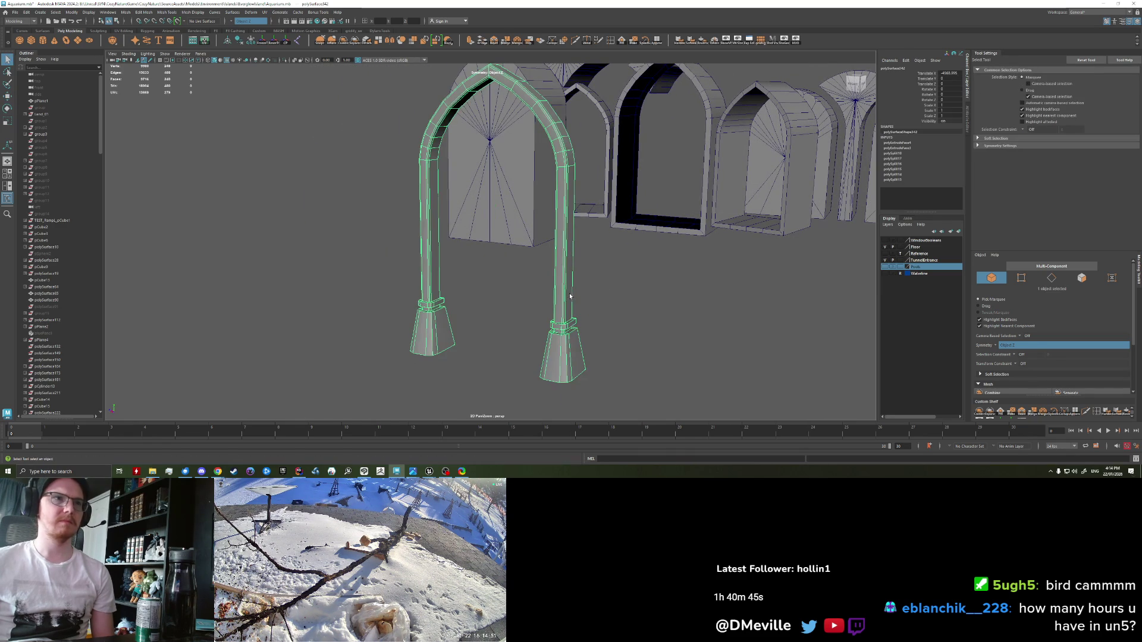
Step: Switch the arch to face mode and select the face loop running up the pillar
{"action": "right_click", "coordinate": [565, 298]}
{"action": "right_click", "coordinate": [564, 294]}
{"action": "left_click", "coordinate": [564, 294]}
{"action": "left_click", "coordinate": [533, 317]}
{"action": "double_click", "coordinate": [533, 324], "text": "shift"}
{"action": "mouse_move", "coordinate": [533, 324]}
{"action": "left_mouse_down", "text": "alt"}
{"action": "mouse_move", "coordinate": [464, 328]}
{"action": "mouse_move", "coordinate": [505, 330]}
{"action": "mouse_move", "coordinate": [491, 334]}
{"action": "left_mouse_up", "text": "alt"}
Step: Extrude the selected arch faces with Ctrl+E and turn Symmetry off
{"action": "key", "text": "ctrl+e"}
{"action": "left_click_drag", "start_coordinate": [379, 327], "coordinate": [345, 321]}
{"action": "left_click_drag", "start_coordinate": [521, 295], "coordinate": [470, 297], "text": "alt"}
{"action": "key", "text": "ctrl+z"}
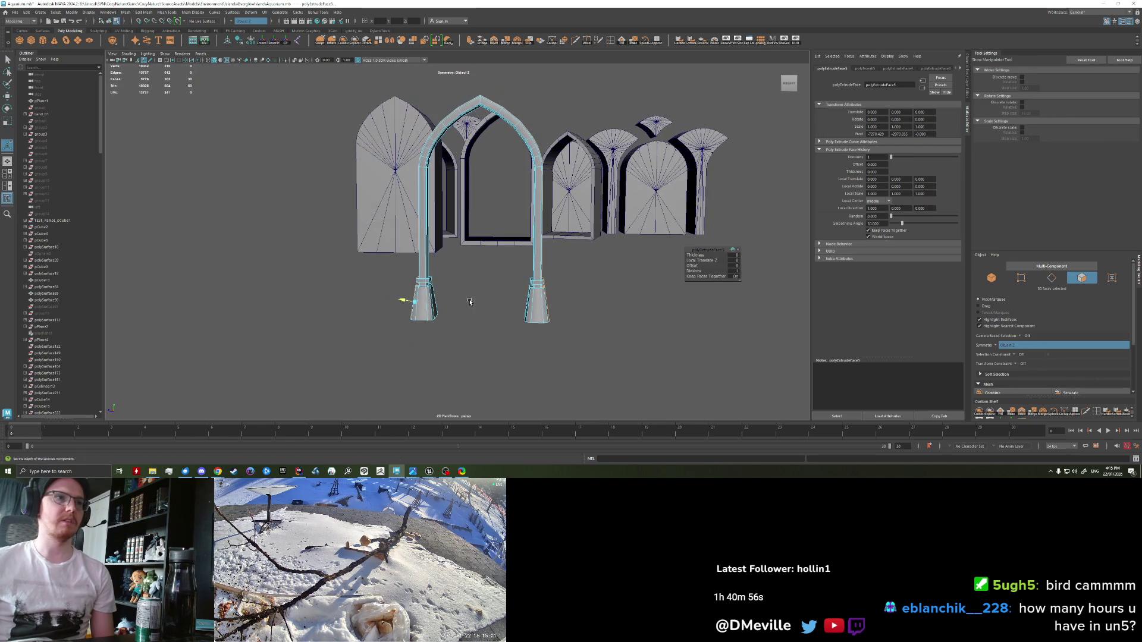
{"action": "key", "text": "r"}
{"action": "left_click", "coordinate": [232, 21]}
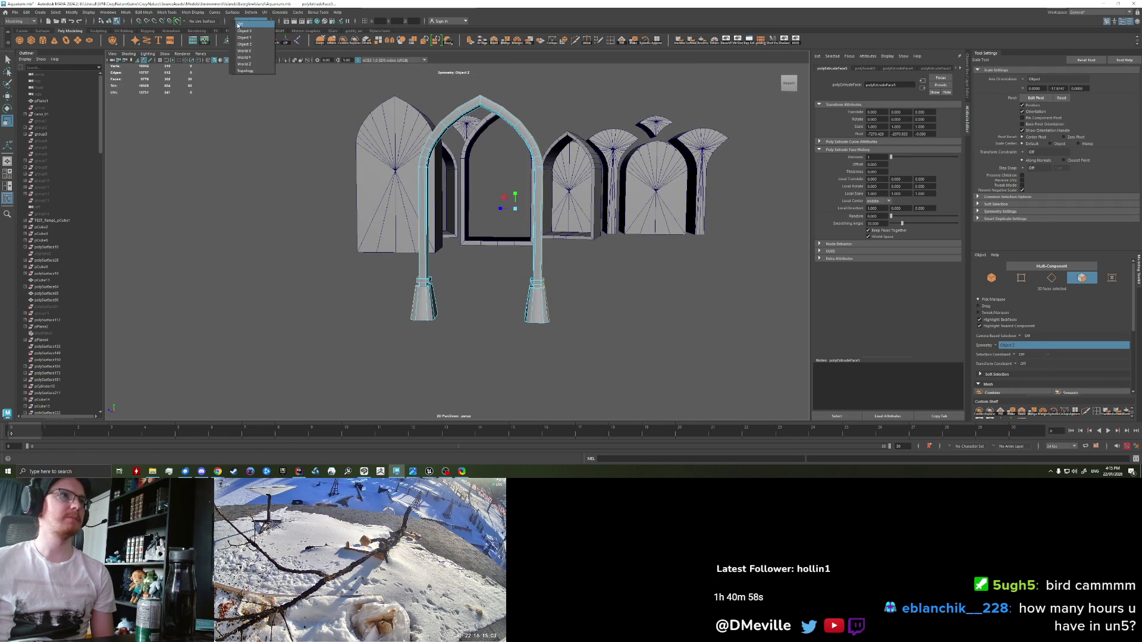
{"action": "left_click", "coordinate": [250, 33]}
Step: Select the right pillar base faces with Symmetry off, ready to scale
{"action": "left_click_drag", "start_coordinate": [576, 324], "coordinate": [584, 339], "text": "alt"}
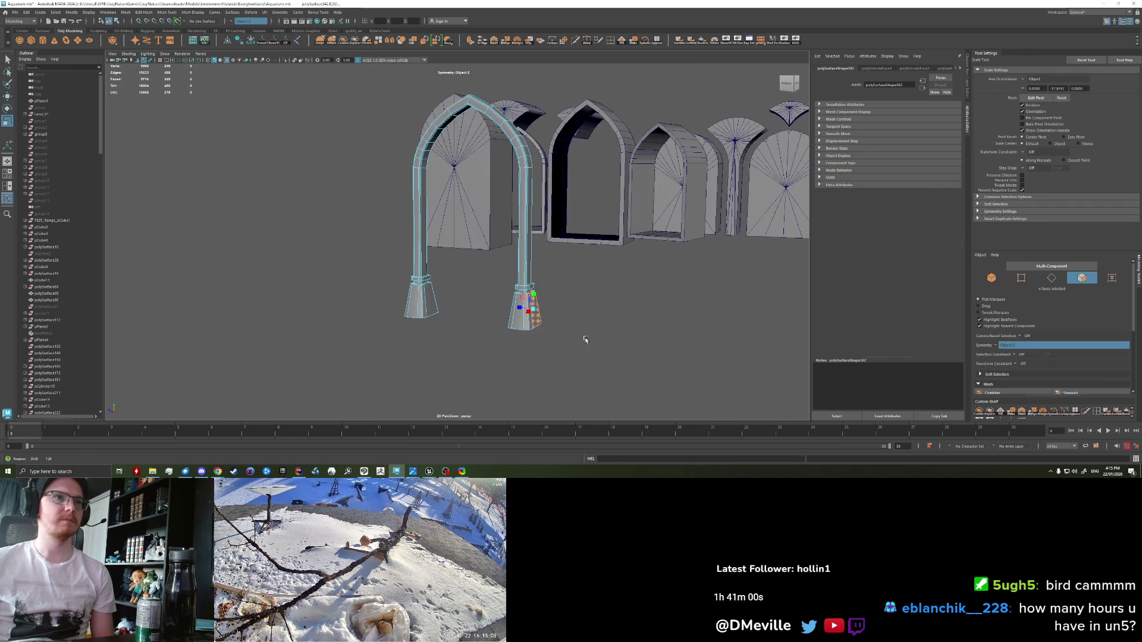
{"action": "key", "text": "q"}
{"action": "left_click", "coordinate": [535, 301]}
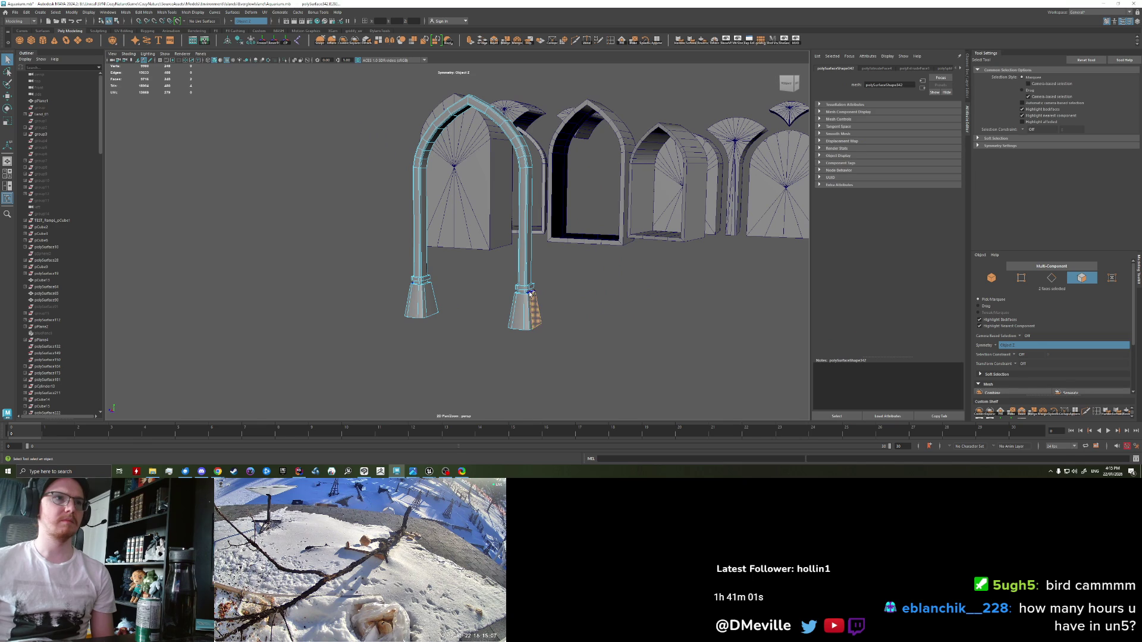
{"action": "left_click_drag", "start_coordinate": [518, 309], "coordinate": [452, 313], "text": "alt"}
{"action": "left_click", "coordinate": [232, 20]}
{"action": "left_click", "coordinate": [249, 33]}
{"action": "key", "text": "r"}
{"action": "mouse_move", "coordinate": [452, 297]}
{"action": "left_mouse_down", "text": "alt"}
{"action": "mouse_move", "coordinate": [416, 244]}
{"action": "mouse_move", "coordinate": [522, 299]}
{"action": "mouse_move", "coordinate": [492, 259]}
{"action": "mouse_move", "coordinate": [472, 288]}
{"action": "left_mouse_up", "text": "alt"}
Step: Extrude again and scale the faces outward in Y and Z to thicken the trim
{"action": "key", "text": "ctrl+e"}
{"action": "key", "text": "e"}
{"action": "key", "text": "r"}
{"action": "left_click_drag", "start_coordinate": [468, 200], "coordinate": [481, 200]}
{"action": "key", "text": "ctrl+z"}
{"action": "key", "text": "ctrl+z"}
{"action": "key", "text": "ctrl+z"}
{"action": "key", "text": "w"}
{"action": "left_click_drag", "start_coordinate": [478, 200], "coordinate": [483, 194]}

● Exercise: Wherever the string "Step" shows up in a line of the records, count that line once. Report the total alone.

● Response: 4